A few weeks ago I made a concerted effort to get
my third graders into the blogosphere beyond where they naturally went. They seemed stuck in writing mode only - as if writing were some narcotic they could not get enough of. Sound ridiculous? Not to me. I had kids staying in from recess, connecting from home, using every minute to put something out there for the worldwide audience. Too cool!!! But that's all many of them did. They rarely read the writing of others. It was all about
their writing - and comments they got.
So I gave them time when they could read online ONLY.

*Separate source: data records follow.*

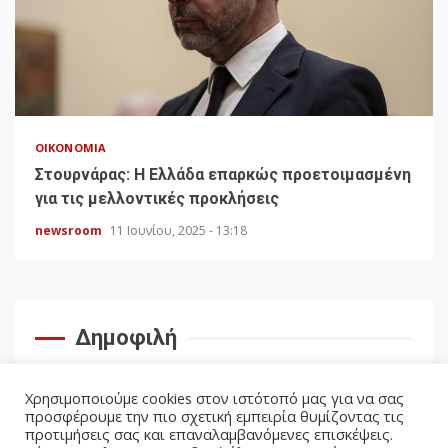
ΟΙΚΟΝΟΜΊΑ
Στουρνάρας: Η Ελλάδα επαρκώς προετοιμασμένη
για τις μελλοντικές προκλήσεις
newsroom
11 Ιουνίου, 2025 - 13:18
Δημοφιλή
Χρησιμοποιούμε cookies στον ιστότοπό μας για να σας
προσφέρουμε την πιο σχετική εμπειρία θυμίζοντας τις
προτιμήσεις σας και επαναλαμβανόμενες επισκέψεις.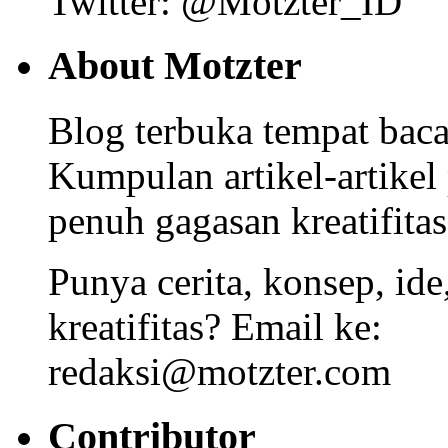
Twitter: @Motzter_ID
About Motzter
Blog terbuka tempat bacaa
Kumpulan artikel-artikel
penuh gagasan kreatifitas
Punya cerita, konsep, id
kreatifitas? Email ke:
redaksi@motzter.com
Contributor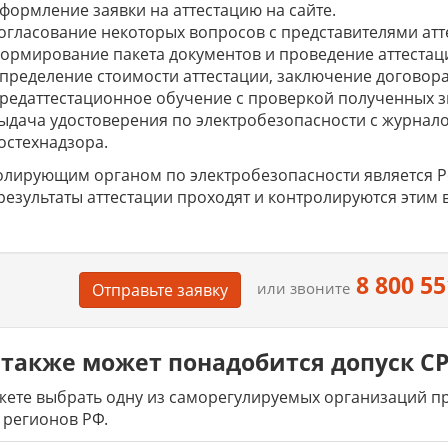
формление заявки на аттестацию на сайте.
огласование некоторых вопросов с представителями атт
ормирование пакета документов и проведение аттестац
пределение стоимости аттестации, заключение договора,
редаттестационное обучение с проверкой полученных з
ыдача удостоверения по электробезопасности с журнало
остехнадзора.
лирующим органом по электробезопасности является Рос
результаты аттестации проходят и контролируются этим 
8 800 55
или звоните
Отправьте заявку
также может понадобится допуск СРО
ете выбрать одну из саморегулируемых организаций пре
 регионов РФ.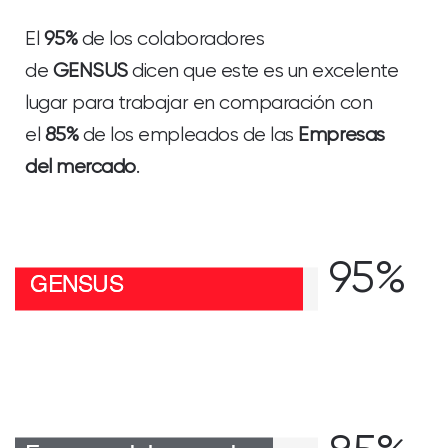
El
95%
de los colaboradores
de
GENSUS
dicen que este es un excelente
lugar para trabajar en comparación con
el
85%
de los empleados de las
Empresas
del mercado
.
95%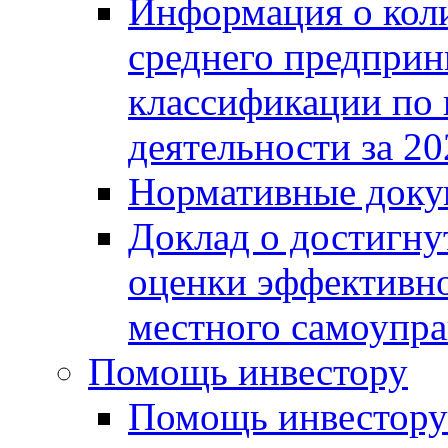
Информация о коли
среднего предприн
классификации по
деятельности за 20
Нормативные доку
Доклад о достигну
оценки эффективно
местного самоупра
Помощь инвестору
Помощь инвестору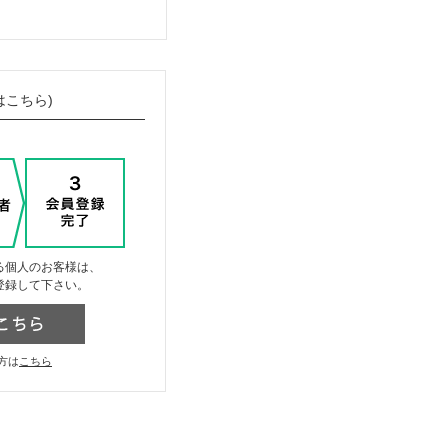
はこちら)
る個人のお客様は、
登録して下さい。
方は
こちら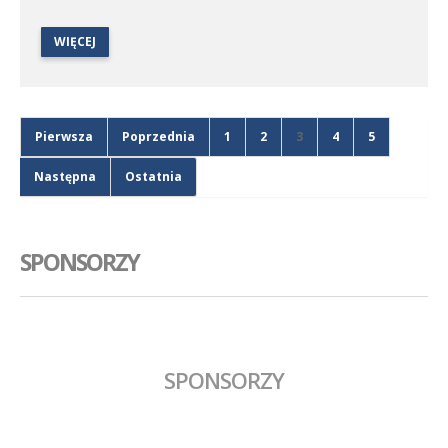
Tym razem podopieczni Macieja Rozmarynowskiego w kolejnych
derbach Wielkopolski podejmą na własnym boisku Unię Swarzędz.
WIĘCEJ
Pierwsza
Poprzednia
1
2
3
4
5
Następna
Ostatnia
SPONSORZY
SPONSORZY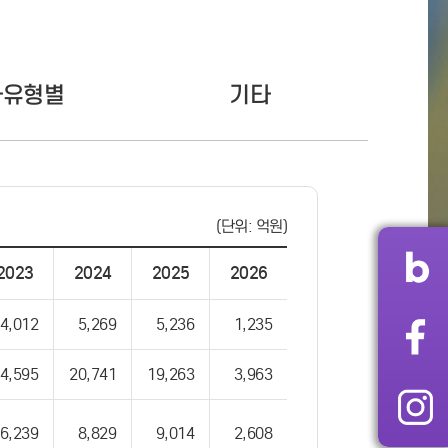
자유형별
기타
(단위: 억원)
2023
2024
2025
2026
4,012
5,269
5,236
1,235
4,595
20,741
19,263
3,963
6,239
8,829
9,014
2,608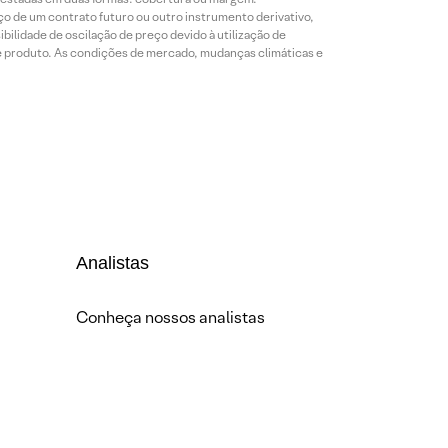
o de um contrato futuro ou outro instrumento derivativo,
bilidade de oscilação de preço devido à utilização de
de produto. As condições de mercado, mudanças climáticas e
Analistas
Conheça nossos analistas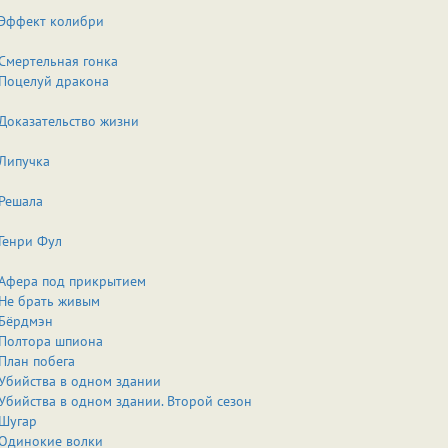
Эффект колибри
Смертельная гонка
Поцелуй дракона
Доказательство жизни
Липучка
Решала
Генри Фул
Афера под прикрытием
Не брать живым
Бёрдмэн
Полтора шпиона
План побега
Убийства в одном здании
Убийства в одном здании. Второй сезон
Шугар
Одинокие волки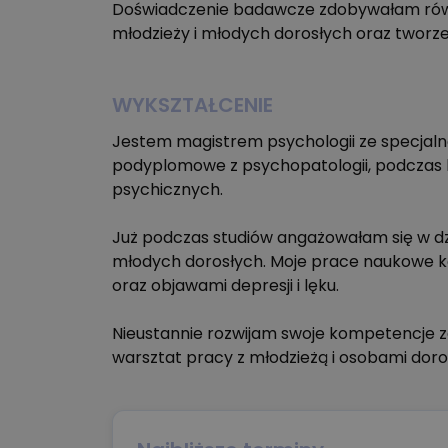
Doświadczenie badawcze zdobywałam równ
młodzieży i młodych dorosłych oraz tworzen
WYKSZTAŁCENIE
Jestem magistrem psychologii ze specjaln
podyplomowe z psychopatologii, podczas k
psychicznych.
Już podczas studiów angażowałam się w dz
młodych dorosłych. Moje prace naukowe k
oraz objawami depresji i lęku.
Nieustannie rozwijam swoje kompetencje za
warsztat pracy z młodzieżą i osobami doro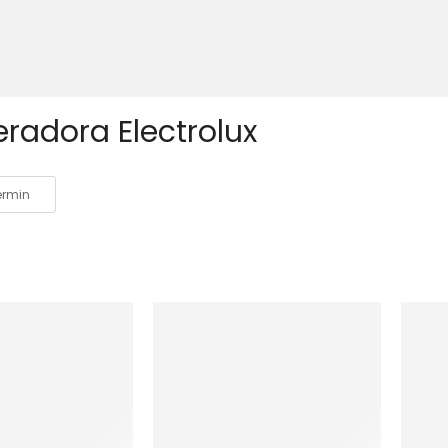
eradora Electrolux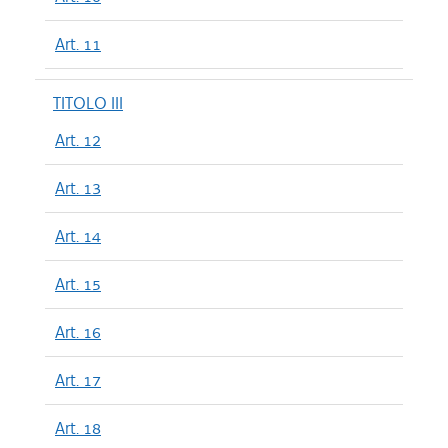
Art. 11
TITOLO III
Art. 12
Art. 13
Art. 14
Art. 15
Art. 16
Art. 17
Art. 18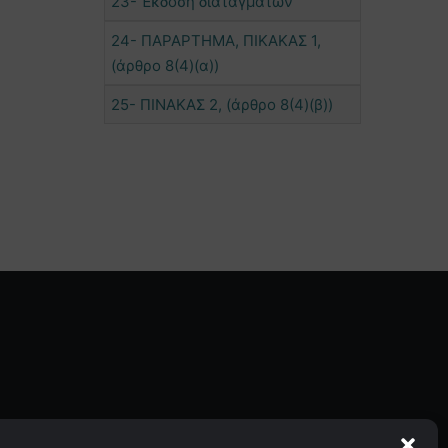
23- Έκδοση διαταγμάτων
24- ΠΑΡΑΡΤΗΜΑ, ΠΙΚΑΚΑΣ 1,
(άρθρο 8(4)(α))
25- ΠΙΝΑΚΑΣ 2, (άρθρο 8(4)(β))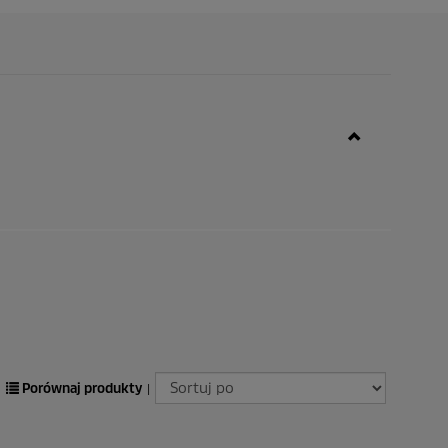
Porównaj produkty
|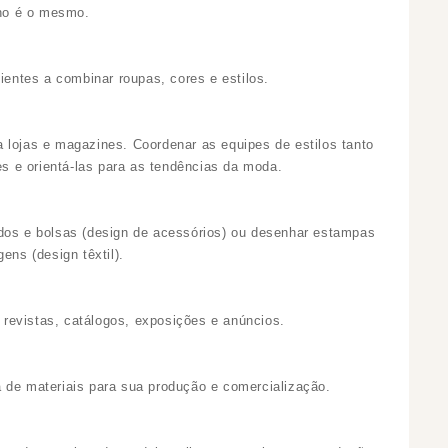
ho é o mesmo.
ientes a combinar roupas, cores e estilos.
 lojas e magazines. Coordenar as equipes de estilos tanto
 e orientá-las para as tendências da moda.
lçados e bolsas (design de acessórios) ou desenhar estampas
ens (design têxtil).
revistas, catálogos, exposições e anúncios.
 de materiais para sua produção e comercialização.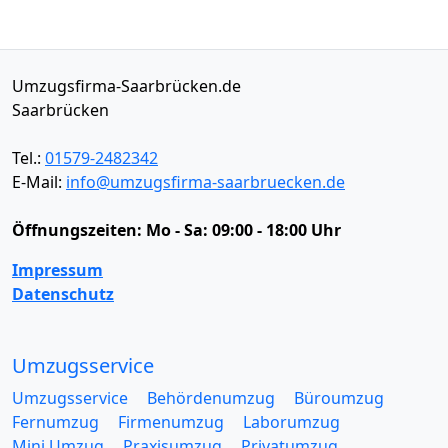
Umzugsfirma-Saarbrücken.de
Saarbrücken
Tel.:
01579-2482342
E-Mail:
info@umzugsfirma-saarbruecken.de
Öffnungszeiten:
Mo - Sa: 09:00 - 18:00 Uhr
Impressum
Datenschutz
Umzugsservice
Umzugsservice
Behördenumzug
Büroumzug
Fernumzug
Firmenumzug
Laborumzug
Mini Umzug
Praxisumzug
Privatumzug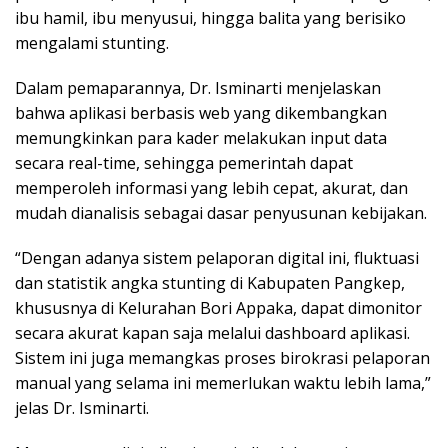
ibu hamil, ibu menyusui, hingga balita yang berisiko
mengalami stunting.
Dalam pemaparannya, Dr. Isminarti menjelaskan
bahwa aplikasi berbasis web yang dikembangkan
memungkinkan para kader melakukan input data
secara real-time, sehingga pemerintah dapat
memperoleh informasi yang lebih cepat, akurat, dan
mudah dianalisis sebagai dasar penyusunan kebijakan.
“Dengan adanya sistem pelaporan digital ini, fluktuasi
dan statistik angka stunting di Kabupaten Pangkep,
khususnya di Kelurahan Bori Appaka, dapat dimonitor
secara akurat kapan saja melalui dashboard aplikasi.
Sistem ini juga memangkas proses birokrasi pelaporan
manual yang selama ini memerlukan waktu lebih lama,”
jelas Dr. Isminarti.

Silent reading, 2.0. After doing this for a while, and thinking about what Jeff said, I struck out in a new direction. A direction in which many adult bloggers move quite often. Writing about the blogs of others. Recommending other bloggers - as most bloggers do, a Blogrolling kind of thing...
This week I asked
my third graders to write about 2 or more bloggers they enjoyed reading. Knowing some would see this as a "friendship" thing, and only mention their own classmates' blogs, I said they could only write about one classmate. The other(s) had to be from other places - and they could even be adult blogs. Pushing them out of the nest, if you will.......
And then, just to see how far the envelope would stretch, I showed them how to hyperlink to those blogs, using raw html. To be clear, the blogging tool they use does not have an html editor, so everything had to be hand coded. They got it. They are so totally amazing in this medium. They helped each other, and they taught me a lot in the process.
They chose their favorite bloggers thoughtfully, I thought. Granted, their experience and exposure to blogs is limited, in large part predetermined by links I preselected and made easy for them to get to.... but I thought they chose well. Here are their posts:
Now what does this have to do with Jeff's posting about conversations and connections? I believe it is about qualitatively different CONTENT. What my kids wrote about this week is different. It is exactly what their blogger teachers write about regularly - about their peers - and what they are thinking and saying. This is extending their writing in a different dimension, I believe. Comments are nice, polite, back patting, and sometimes informative. And indeed, a conversation can occur.
But writing about what others think and how they write is a major leap in a different direction, one in which we are not accustomed to taking our kids, at least I am not, with third graders. Not sure where it leads, but it feels absolutely right.